**Task requirements:** The data should be printed in full, character for character.

Records from a collection
§
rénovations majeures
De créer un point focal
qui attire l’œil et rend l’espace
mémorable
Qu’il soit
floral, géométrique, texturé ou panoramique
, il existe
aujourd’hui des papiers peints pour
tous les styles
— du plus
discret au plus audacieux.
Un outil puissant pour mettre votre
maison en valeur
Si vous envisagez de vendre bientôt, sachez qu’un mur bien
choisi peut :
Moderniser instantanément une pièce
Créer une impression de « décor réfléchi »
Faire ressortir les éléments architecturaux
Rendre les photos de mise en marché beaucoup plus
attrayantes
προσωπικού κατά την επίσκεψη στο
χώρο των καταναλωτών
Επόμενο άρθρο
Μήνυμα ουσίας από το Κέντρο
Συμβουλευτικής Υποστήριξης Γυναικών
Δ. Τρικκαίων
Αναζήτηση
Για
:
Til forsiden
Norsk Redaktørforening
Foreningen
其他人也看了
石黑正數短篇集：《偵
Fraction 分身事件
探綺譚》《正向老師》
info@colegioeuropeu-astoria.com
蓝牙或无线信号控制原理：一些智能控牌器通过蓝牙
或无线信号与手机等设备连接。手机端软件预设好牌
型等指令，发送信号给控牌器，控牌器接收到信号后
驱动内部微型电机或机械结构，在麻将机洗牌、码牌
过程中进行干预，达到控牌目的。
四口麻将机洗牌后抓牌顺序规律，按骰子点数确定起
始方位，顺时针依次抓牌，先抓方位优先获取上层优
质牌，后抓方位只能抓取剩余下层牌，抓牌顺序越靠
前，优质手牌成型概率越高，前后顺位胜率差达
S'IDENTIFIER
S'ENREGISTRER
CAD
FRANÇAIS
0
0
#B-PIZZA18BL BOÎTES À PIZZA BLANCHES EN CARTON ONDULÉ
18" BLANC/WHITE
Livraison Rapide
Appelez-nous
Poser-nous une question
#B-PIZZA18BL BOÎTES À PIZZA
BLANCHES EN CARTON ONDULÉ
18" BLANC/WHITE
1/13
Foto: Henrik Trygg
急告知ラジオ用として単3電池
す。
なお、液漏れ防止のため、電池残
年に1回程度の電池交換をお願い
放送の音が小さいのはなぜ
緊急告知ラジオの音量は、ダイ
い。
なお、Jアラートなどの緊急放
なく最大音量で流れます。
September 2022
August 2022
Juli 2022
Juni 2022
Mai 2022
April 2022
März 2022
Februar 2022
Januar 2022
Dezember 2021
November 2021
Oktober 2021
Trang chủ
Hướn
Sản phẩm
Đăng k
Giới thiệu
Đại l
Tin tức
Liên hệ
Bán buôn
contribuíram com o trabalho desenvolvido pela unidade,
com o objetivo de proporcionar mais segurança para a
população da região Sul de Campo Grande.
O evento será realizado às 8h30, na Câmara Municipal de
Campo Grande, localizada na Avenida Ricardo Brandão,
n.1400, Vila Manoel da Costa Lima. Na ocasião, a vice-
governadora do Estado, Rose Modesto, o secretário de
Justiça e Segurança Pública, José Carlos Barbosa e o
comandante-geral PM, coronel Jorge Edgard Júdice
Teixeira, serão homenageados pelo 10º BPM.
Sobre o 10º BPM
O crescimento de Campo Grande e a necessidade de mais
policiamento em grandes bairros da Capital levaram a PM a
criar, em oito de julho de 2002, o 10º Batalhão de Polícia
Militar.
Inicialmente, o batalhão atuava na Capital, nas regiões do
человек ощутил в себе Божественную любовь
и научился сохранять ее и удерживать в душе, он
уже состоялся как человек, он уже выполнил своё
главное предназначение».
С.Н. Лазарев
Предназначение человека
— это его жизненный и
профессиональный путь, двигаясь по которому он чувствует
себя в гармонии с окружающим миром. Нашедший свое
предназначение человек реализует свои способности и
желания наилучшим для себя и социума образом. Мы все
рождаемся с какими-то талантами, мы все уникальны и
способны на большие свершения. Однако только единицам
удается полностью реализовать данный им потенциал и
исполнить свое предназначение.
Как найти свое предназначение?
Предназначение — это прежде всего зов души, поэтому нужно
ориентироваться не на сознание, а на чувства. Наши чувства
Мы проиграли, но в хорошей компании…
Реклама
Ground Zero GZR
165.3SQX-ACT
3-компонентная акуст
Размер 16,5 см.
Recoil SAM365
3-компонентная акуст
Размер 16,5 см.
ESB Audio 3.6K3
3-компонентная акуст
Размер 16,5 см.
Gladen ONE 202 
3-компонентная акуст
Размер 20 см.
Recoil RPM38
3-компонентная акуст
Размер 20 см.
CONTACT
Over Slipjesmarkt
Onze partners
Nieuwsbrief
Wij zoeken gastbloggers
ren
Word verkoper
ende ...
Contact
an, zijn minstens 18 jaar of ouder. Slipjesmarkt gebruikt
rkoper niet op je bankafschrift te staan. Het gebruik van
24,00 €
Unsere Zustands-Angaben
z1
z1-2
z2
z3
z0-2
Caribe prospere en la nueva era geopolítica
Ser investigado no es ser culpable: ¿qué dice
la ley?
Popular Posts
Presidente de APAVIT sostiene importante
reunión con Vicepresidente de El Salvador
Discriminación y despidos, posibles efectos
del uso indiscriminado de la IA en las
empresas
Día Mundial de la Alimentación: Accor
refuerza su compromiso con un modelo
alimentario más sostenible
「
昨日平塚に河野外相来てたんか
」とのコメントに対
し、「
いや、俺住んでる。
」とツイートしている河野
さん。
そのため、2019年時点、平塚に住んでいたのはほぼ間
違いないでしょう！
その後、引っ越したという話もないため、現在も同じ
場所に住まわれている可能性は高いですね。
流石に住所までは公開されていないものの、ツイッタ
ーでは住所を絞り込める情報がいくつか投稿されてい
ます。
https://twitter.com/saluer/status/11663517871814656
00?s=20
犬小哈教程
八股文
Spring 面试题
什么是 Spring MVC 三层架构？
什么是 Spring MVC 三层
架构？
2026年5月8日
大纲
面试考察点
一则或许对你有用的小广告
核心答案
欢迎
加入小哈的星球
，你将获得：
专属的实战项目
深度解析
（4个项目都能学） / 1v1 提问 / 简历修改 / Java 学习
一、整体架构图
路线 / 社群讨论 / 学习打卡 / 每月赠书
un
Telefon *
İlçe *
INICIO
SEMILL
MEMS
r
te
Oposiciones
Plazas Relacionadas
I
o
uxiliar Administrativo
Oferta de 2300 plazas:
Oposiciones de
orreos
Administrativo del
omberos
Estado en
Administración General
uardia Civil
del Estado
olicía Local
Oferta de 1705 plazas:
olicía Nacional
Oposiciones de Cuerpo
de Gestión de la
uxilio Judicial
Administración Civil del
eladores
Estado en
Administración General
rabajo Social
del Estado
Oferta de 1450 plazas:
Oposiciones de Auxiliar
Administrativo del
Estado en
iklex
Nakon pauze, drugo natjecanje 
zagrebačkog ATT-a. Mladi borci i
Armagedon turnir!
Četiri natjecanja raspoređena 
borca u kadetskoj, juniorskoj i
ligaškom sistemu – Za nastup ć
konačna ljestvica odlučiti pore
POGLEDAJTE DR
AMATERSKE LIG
§
**Solution to this problem:**
rénovations majeures
De créer un point focal
qui attire l’œil et rend l’espace
mémorable
Qu’il soit
floral, géométrique, texturé ou panoramique
, il existe
aujourd’hui des papiers peints pour
tous les styles
— du plus
discret au plus audacieux.
Un outil puissant pour mettre votre
maison en valeur
Si vous envisagez de vendre bientôt, sachez qu’un mur bien
choisi peut :
Moderniser instantanément une pièce
Créer une impression de « décor réfléchi »
Faire ressortir les éléments architecturaux
Rendre les photos de mise en marché beaucoup plus
attrayantes
προσωπικού κατά την επίσκεψη στο
χώρο των καταναλωτών
Επόμενο άρθρο
Μήνυμα ουσίας από το Κέντρο
Συμβουλευτικής Υποστήριξης Γυναικών
Δ. Τρικκαίων
Αναζήτηση
Για
:
Til forsiden
Norsk Redaktørforening
Foreningen
其他人也看了
石黑正數短篇集：《偵
Fraction 分身事件
探綺譚》《正向老師》
info@colegioeuropeu-astoria.com
蓝牙或无线信号控制原理：一些智能控牌器通过蓝牙
或无线信号与手机等设备连接。手机端软件预设好牌
型等指令，发送信号给控牌器，控牌器接收到信号后
驱动内部微型电机或机械结构，在麻将机洗牌、码牌
过程中进行干预，达到控牌目的。
四口麻将机洗牌后抓牌顺序规律，按骰子点数确定起
始方位，顺时针依次抓牌，先抓方位优先获取上层优
质牌，后抓方位只能抓取剩余下层牌，抓牌顺序越靠
前，优质手牌成型概率越高，前后顺位胜率差达
S'IDENTIFIER
S'ENREGISTRER
CAD
FRANÇAIS
0
0
#B-PIZZA18BL BOÎTES À PIZZA BLANCHES EN CARTON ONDULÉ
18" BLANC/WHITE
Livraison Rapide
Appelez-nous
Poser-nous une question
#B-PIZZA18BL BOÎTES À PIZZA
BLANCHES EN CARTON ONDULÉ
18" BLANC/WHITE
1/13
Foto: Henrik Trygg
急告知ラジオ用として単3電池
す。
なお、液漏れ防止のため、電池残
年に1回程度の電池交換をお願い
放送の音が小さいのはなぜ
緊急告知ラジオの音量は、ダイ
い。
なお、Jアラートなどの緊急放
なく最大音量で流れます。
September 2022
August 2022
Juli 2022
Juni 2022
Mai 2022
April 2022
März 2022
Februar 2022
Januar 2022
Dezember 2021
November 2021
Oktober 2021
Trang chủ
Hướn
Sản phẩm
Đăng k
Giới thiệu
Đại l
Tin tức
Liên hệ
Bán buôn
contribuíram com o trabalho desenvolvido pela unidade,
com o objetivo de proporcionar mais segurança para a
população da região Sul de Campo Grande.
O evento será realizado às 8h30, na Câmara Municipal de
Campo Grande, localizada na Avenida Ricardo Brandão,
n.1400, Vila Manoel da Costa Lima. Na ocasião, a vice-
governadora do Estado, Rose Modesto, o secretário de
Justiça e Segurança Pública, José Carlos Barbosa e o
comandante-geral PM, coronel Jorge Edgard Júdice
Teixeira, serão homenageados pelo 10º BPM.
Sobre o 10º BPM
O crescimento de Campo Grande e a necessidade de mais
policiamento em grandes bairros da Capital levaram a PM a
criar, em oito de julho de 2002, o 10º Batalhão de Polícia
Militar.
Inicialmente, o batalhão atuava na Capital, nas regiões do
человек ощутил в себе Божественную любовь
и научился сохранять ее и удерживать в душе, он
уже состоялся как человек, он уже выполнил своё
главное предназначение».
С.Н. Лазарев
Предназначение человека
— это его жизненный и
профессиональный путь, двигаясь по которому он чувствует
себя в гармонии с окружающим миром. Нашедший свое
предназначение человек реализует свои способности и
желания наилучшим для себя и социума образом. Мы все
рождаемся с какими-то талантами, мы все уникальны и
способны на большие свершения. Однако только единицам
удается полностью реализовать данный им потенциал и
исполнить свое предназначение.
Как найти свое предназначение?
Предназначение — это прежде всего зов души, поэтому нужно
ориентироваться не на сознание, а на чувства. Наши чувства
Мы проиграли, но в хорошей компании…
Реклама
Ground Zero GZR
165.3SQX-ACT
3-компонентная акуст
Размер 16,5 см.
Recoil SAM365
3-компонентная акуст
Размер 16,5 см.
ESB Audio 3.6K3
3-компонентная акуст
Размер 16,5 см.
Gladen ONE 202 
3-компонентная акуст
Размер 20 см.
Recoil RPM38
3-компонентная акуст
Размер 20 см.
CONTACT
Over Slipjesmarkt
Onze partners
Nieuwsbrief
Wij zoeken gastbloggers
ren
Word verkoper
ende ...
Contact
an, zijn minstens 18 jaar of ouder. Slipjesmarkt gebruikt
rkoper niet op je bankafschrift te staan. Het gebruik van
24,00 €
Unsere Zustands-Angaben
z1
z1-2
z2
z3
z0-2
Caribe prospere en la nueva era geopolítica
Ser investigado no es ser culpable: ¿qué dice
la ley?
Popular Posts
Presidente de APAVIT sostiene importante
reunión con Vicepresidente de El Salvador
Discriminación y despidos, posibles efectos
del uso indiscriminado de la IA en las
empresas
Día Mundial de la Alimentación: Accor
refuerza su compromiso con un modelo
alimentario más sostenible
「
昨日平塚に河野外相来てたんか
」とのコメントに対
し、「
いや、俺住んでる。
」とツイートしている河野
さん。
そのため、2019年時点、平塚に住んでいたのはほぼ間
違いないでしょう！
その後、引っ越したという話もないため、現在も同じ
場所に住まわれている可能性は高いですね。
流石に住所までは公開されていないものの、ツイッタ
ーでは住所を絞り込める情報がいくつか投稿されてい
ます。
https://twitter.com/saluer/status/11663517871814656
00?s=20
犬小哈教程
八股文
Spring 面试题
什么是 Spring MVC 三层架构？
什么是 Spring MVC 三层
架构？
2026年5月8日
大纲
面试考察点
一则或许对你有用的小广告
核心答案
欢迎
加入小哈的星球
，你将获得：
专属的实战项目
深度解析
（4个项目都能学） / 1v1 提问 / 简历修改 / Java 学习
一、整体架构图
路线 / 社群讨论 / 学习打卡 / 每月赠书
un
Telefon *
İlçe *
INICIO
SEMILL
MEMS
r
te
Oposiciones
Plazas Relacionadas
I
o
uxiliar Administrativo
Oferta de 2300 plazas:
Oposiciones de
orreos
Administrativo del
omberos
Estado en
Administración General
uardia Civil
del Estado
olicía Local
Oferta de 1705 plazas:
olicía Nacional
Oposiciones de Cuerpo
de Gestión de la
uxilio Judicial
Administración Civil del
eladores
Estado en
Administración General
rabajo Social
del Estado
Oferta de 1450 plazas:
Oposiciones de Auxiliar
Administrativo del
Estado en
iklex
Nakon pauze, drugo natjecanje 
zagrebačkog ATT-a. Mladi borci i
Armagedon turnir!
Četiri natjecanja raspoređena 
borca u kadetskoj, juniorskoj i
ligaškom sistemu – Za nastup ć
konačna ljestvica odlučiti pore
POGLEDAJTE DR
AMATERSKE LIG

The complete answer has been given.